How important is free shipping to consumers? Well, in a 2018 survey, Internet Retailer discovered that over 50% of respondents said that free shipping was the most important part of online shopping. In fact, when given a choice between fast or costless shipping, a whopping 88% of those surveyed chose the latter option.

Part of this has to do with the fact that shipping costs are often perceived as additional fees, not unlike taxes or a processing fee. In fact, according to Ravi Dhar, director of Yale’s Center for Customer Insights, if it’s between a discounted item with a shipping fee or a marked up item with free shipping, individuals are more likely to choose the latter – even if both options cost exactly the same amount.

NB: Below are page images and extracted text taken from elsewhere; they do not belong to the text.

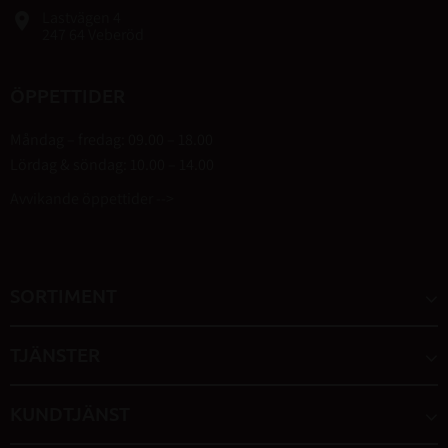
Lastvägen 4
place
247 64 Veberöd
ÖPPETTIDER
Måndag – fredag: 09.00 – 18.00
Lördag & söndag: 10.00 – 14.00
Avvikande öppettider -->
SORTIMENT
TJÄNSTER
KUNDTJÄNST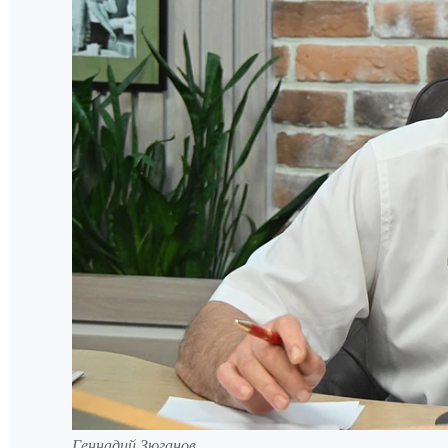
Геннадий Зюганов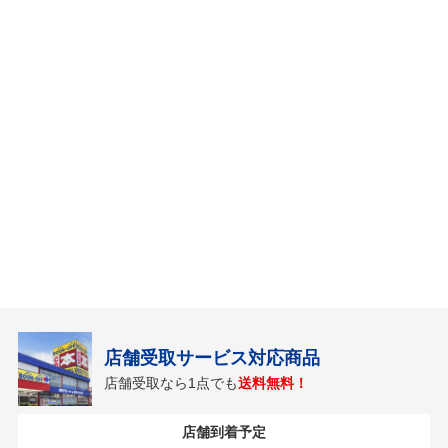
店舗受取サービス対応商品
店舗受取なら1点でも
送料無料！
店舗到着予定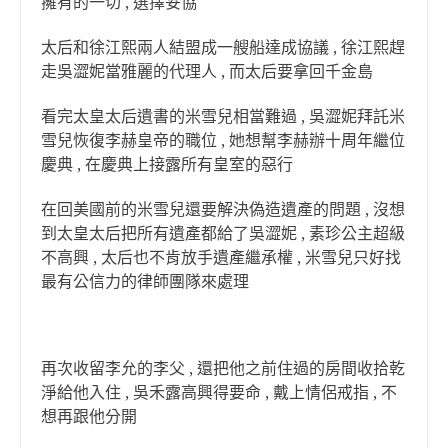
擁有的一切 , 選擇妥協
太后和徐江熙兩人結盟成一艘船達成協議 , 徐江熙趕
走吳澀妮當雅麗的代理人 , 而太后要拿回千金島
看完太皇太后遺書的米雪兒相當難過 , 吳澀妮拜託米
雪兒恢復李赫皇帝的職位 , 她想幫李赫辦十周年繼位
慶典 , 在慶典上接露所有皇室的惡行
在回美國前的米雪兒還要解決偽造遺產的問題 , 沒想
到太皇太后把所有遺產都給了吳澀妮 , 素珍公主超級
不高興 , 太后也不肯放手遺產繼承權 , 米雪兒只好找
最有公信力的律師團隊來處理
再次收留李允的李父 , 還把他之前住過的房間收拾乾
淨給他入住 , 吳禾露高興得要命 , 戴上情侶戒指 , 不
想再跟他分開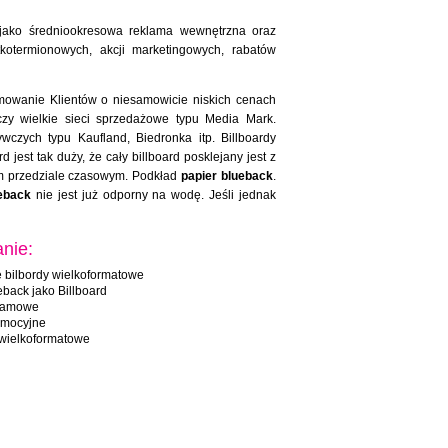
 jako średniookresowa reklama wewnętrzna oraz
kotermionowych, akcji marketingowych, rabatów
mowanie Klientów o niesamowicie niskich cenach
czy wielkie sieci sprzedażowe typu Media Mark.
zych typu Kaufland, Biedronka itp. Billboardy
est tak duży, że cały billboard posklejany jest z
kim przedziale czasowym. Podkład
papier blueback
.
eback
nie jest już odporny na wodę. Jeśli jednak
nie:
 bilbordy wielkoformatowe
eback jako Billboard
klamowe
omocyjne
 wielkoformatowe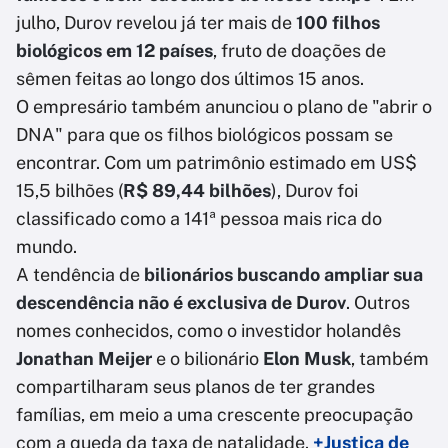
julho, Durov revelou já ter mais de
100 filhos
biológicos em 12 países
, fruto de doações de
sêmen feitas ao longo dos últimos 15 anos.
O empresário também anunciou o plano de "abrir o
DNA" para que os filhos biológicos possam se
encontrar. Com um patrimônio estimado em US$
15,5 bilhões (
R$ 89,44 bilhões
), Durov foi
classificado como a 141ª pessoa mais rica do
mundo.
A tendência de
bilionários buscando ampliar sua
descendência não é exclusiva de Durov
. Outros
nomes conhecidos, como o investidor holandês
Jonathan Meijer
e o bilionário
Elon Musk
, também
compartilharam seus planos de ter grandes
famílias, em meio a uma crescente preocupação
com a queda da taxa de natalidade.
+Justiça de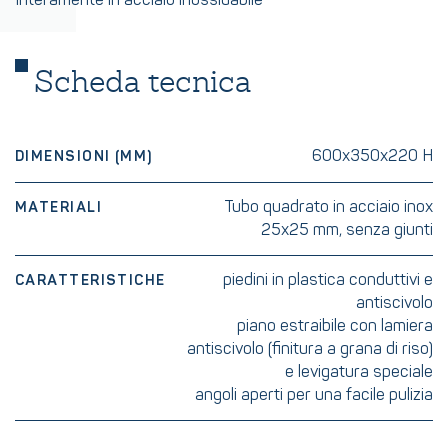
Interamente in acciaio inossidabile
Scheda tecnica
600x350x220 H
DIMENSIONI (MM)
Tubo quadrato in acciaio inox
MATERIALI
25x25 mm, senza giunti
piedini in plastica conduttivi e
CARATTERISTICHE
antiscivolo
piano estraibile con lamiera
antiscivolo (finitura a grana di riso)
e levigatura speciale
angoli aperti per una facile pulizia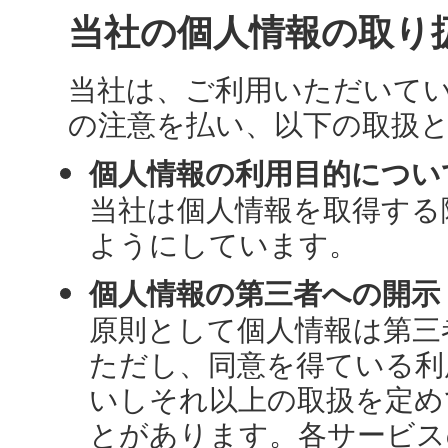
当社の個人情報の取り
当社は、ご利用いただいて
の注意を払い、以下の取扱
個人情報の利用目的につい
当社は個人情報を取得する
ようにしています。
個人情報の第三者への開示
原則として個人情報は第三
ただし、同意を得ている利
いしそれ以上の取扱を定め
とがあります。各サービス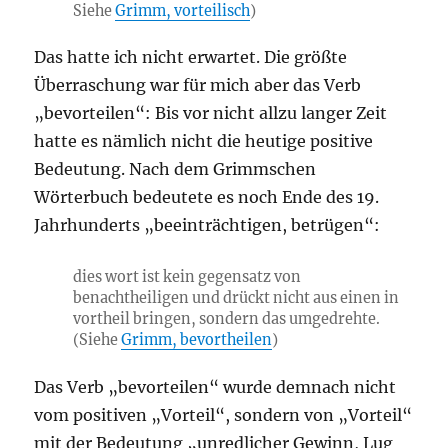
Siehe
Grimm, vorteilisch
)
Das hatte ich nicht erwartet. Die größte
Überraschung war für mich aber das Verb
„bevorteilen“: Bis vor nicht allzu langer Zeit
hatte es nämlich nicht die heutige positive
Bedeutung. Nach dem Grimmschen
Wörterbuch bedeutete es noch Ende des 19.
Jahrhunderts „beeinträchtigen, betrügen“:
dies wort ist kein gegensatz von
benachtheiligen und drückt nicht aus einen in
vortheil bringen, sondern das umgedrehte.
(Siehe
Grimm, bevortheilen
)
Das Verb „bevorteilen“ wurde demnach nicht
vom positiven „Vorteil“, sondern von „Vorteil“
mit der Bedeutung „unredlicher Gewinn, Lug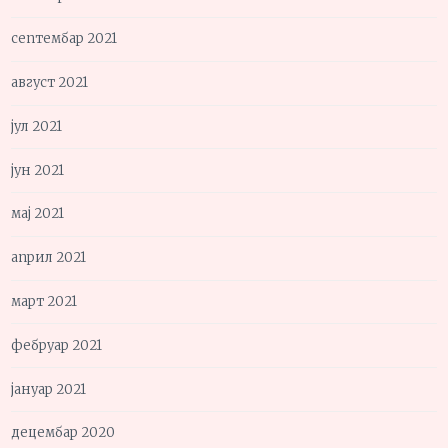
септембар 2021
август 2021
јул 2021
јун 2021
мај 2021
април 2021
март 2021
фебруар 2021
јануар 2021
децембар 2020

If you’re interested in learning more, Dhar refers to the economic principle of “pain of paying,” but the short answer is simply that humans are weird.

So, how do you recapture the business of an audience that’s obsessed with free shipping?

The knee jerk reaction is to simply provide better products that the competition. And sure, that works… to some extent. Unfortunately, in a world where algorithms can have a large effect on business, making quality products might not always cut it. For instance, Etsy recently implemented a change in algorithm to prioritize sellers that offer free shipping.

Another solution is to eat the costs and offer free shipping, but unless that creates a massive increase in products sold, you’re going to end up with lower profits. This might work if it’s between lower profits and none, but it’s certainly not ideal. That’s why many sellers have started to include shipping prices in the product’s overall price – instead of a $20 necklace with $5 shipping, a seller would offer a $25 necklace with free shipping.

This is a tactic that the big businesses use and it works. If you can’t beat ‘em, join ‘em, right?

That said, not everyone can join in. Maybe, for instance, a product is too big to reasonably merge shipping and product prices. If, for whatever reason, you can’t join in, it’s also worth finding a niche audience and pushing a marketing campaign. What do you offer that might be more attractive than the alluring free shipping? Are you eco-friendly? Do you provide handmade goods? Whatever it is that makes your business special, capitalize on it.

Finally, if you’re feeling down about the free shipping predicament, remember that corporations have access to other tricks. Amazon’s “free” prime shipping comes at an annual cost. Wal-Mart can take a hit when item pricing doesn’t work out. Even if your business isn’t doing as well as you hoped, take heart: You’re facing giants.